Thoughts on pubsub topic authentication

Hi,

I was just reading over the quite nicely written design document of pubsub.

That triggered me to think a bit about authentication on a topic level, that’s basically the AuthOpts in that document.

While thinking about it i’m stuck in the thought of “who manages the registration”?
Assume an implementation would set the AuthMode to key. This means that any key in the keys array is allowed to publish on that topic. But who determines which keys (peer id’s) are allowed to be in that array? Who is the “authority” of key changes?

In pubsub i can’t even figure out who the topic author is, at all. I can see who a “message” author is. It’s the message.from value which is optional. But i can’t figure out who the topic author is.

Anyhow, i’m just going to assume for this post that the first one creating a topic (what creates a topic, a subscribe or a publish?) is in effect the author of the topic. So with that assumption in place…

Currently the AuthOpts looks like this:

	message AuthOpts {
		optional AuthMode mode = 1;
		repeated bytes keys = 2;

		enum AuthMode {
			NONE = 0;
			KEY = 1;
			WOT = 2;
		}
	}

I’m afraid that this won’t scale well. As said before, the document states that the keys of those that are allowed to publish should be stored in the keys array. That likely works fine with small numbers. Say 0-100 allowed publishers. But that will become much more data if you expand it into thousands. A usecase for that would potentially be a chat place where you need to “register” to say something. Each of those registrants should then be in the keys array.

Furthermore, revoking someone’s access for whatever reason isn’t easily possible in this design. As how would you notify all your subscribers of a topic that one peer id is now removed from the list. Or added.
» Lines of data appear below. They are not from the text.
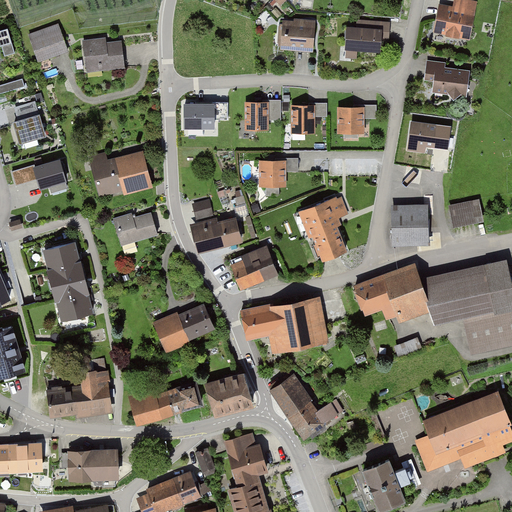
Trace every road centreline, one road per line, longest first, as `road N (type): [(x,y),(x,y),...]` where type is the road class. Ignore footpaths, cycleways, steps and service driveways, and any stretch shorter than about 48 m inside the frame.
road 1 (residential): [(168,86),(335,86),(403,77)]
road 2 (unclassified): [(225,302),(178,224),(168,86)]
road 3 (residential): [(373,269),(403,77)]
road 4 (residential): [(225,302),(373,269)]
road 5 (residential): [(373,269),(511,239)]
road 6 (unclassified): [(62,431),(191,430)]
road 7 (residential): [(0,498),(125,497)]
road 8 (unclassified): [(266,417),(225,302)]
But i think there is a solution to solve both problems.

IPNS over PubSub!

First of all, i would change the AuthOpts slightly:

	message AuthOpts {
		optional AuthMode mode = 1;
		string ipnsKeys = 2;
		optional string ipnsKeysAuthor = 3;

		enum AuthMode {
			NONE = 0;
			KEY = 1;
			WOT = 2;
		}
	}

So i’ve added string ipnsKeys and optional string ipnsKeysAuthor.
First for the ipnsKeys. This should just be a single IPNS hash pointing to a document that contains an array of peer id’s. This means the topic message won’t grow or shrink in byte size as the peers that are allowed to publish are now abstracted away in an IPNS record.

And due to it being IPNS, it’s now also possible to revoke access. And to keep these IPNS record updates fast, the user should have IPNS over pubsub enabled.

If the ipnsKeys is of a type that includes the public key already then the optional string ipnsKeysAuthor can be omitted. Otherwise the author’s public key should be added here to verify that the ipnsKeys is created by the ipnsKeysAuthor. (side note, both cases do need an added signature, right? If yes, that would have to be added too as a required property.)

Both those values should be set at topic creating time, whenever that is.

There is still an issue though.
All of this still relies on a list of all peerids that are allowed to publish. That is a centralized concept (the list part). We can do better, can’t we? :slight_smile:

We don’t need a list! All we need to know is basically asking “are you allowed to publish?”.
For this to work there needs to be a peer that can - and is allowed to - allow someone access on a topic. Say that peer is the “topic author”. In this case a new arbitrary peer id that isn’t the author should ask the author “can i join”. This too can be done on a side pubsub channel. How i envision it is the peer author to sign the following document structure:

message TopicApproval {
	// topic to which the peer asks permission
	string topic = 1;

	// peer id of the author of the topic
	string topicAuthor = 2;

	// peer id of of peer asking to join
	string peer = 3;

	// signature of author with this peer id
	string signature = 4;
}

The peer that joins must now host that file as it’s proof to talk on that topic.
The file must then be accessible under: <peerid>/pubsub/topic/<sha256 hashed topic>/proof.
That structure or something alike. When that peer publishes something to that topic, all those that are subscribed can verify that <peerid>/pubsub/topic/<sha256 hashed topic>/proof is allowed to post. I assume this to be cashed so the traffic of these proof messages doesn’t need to be high.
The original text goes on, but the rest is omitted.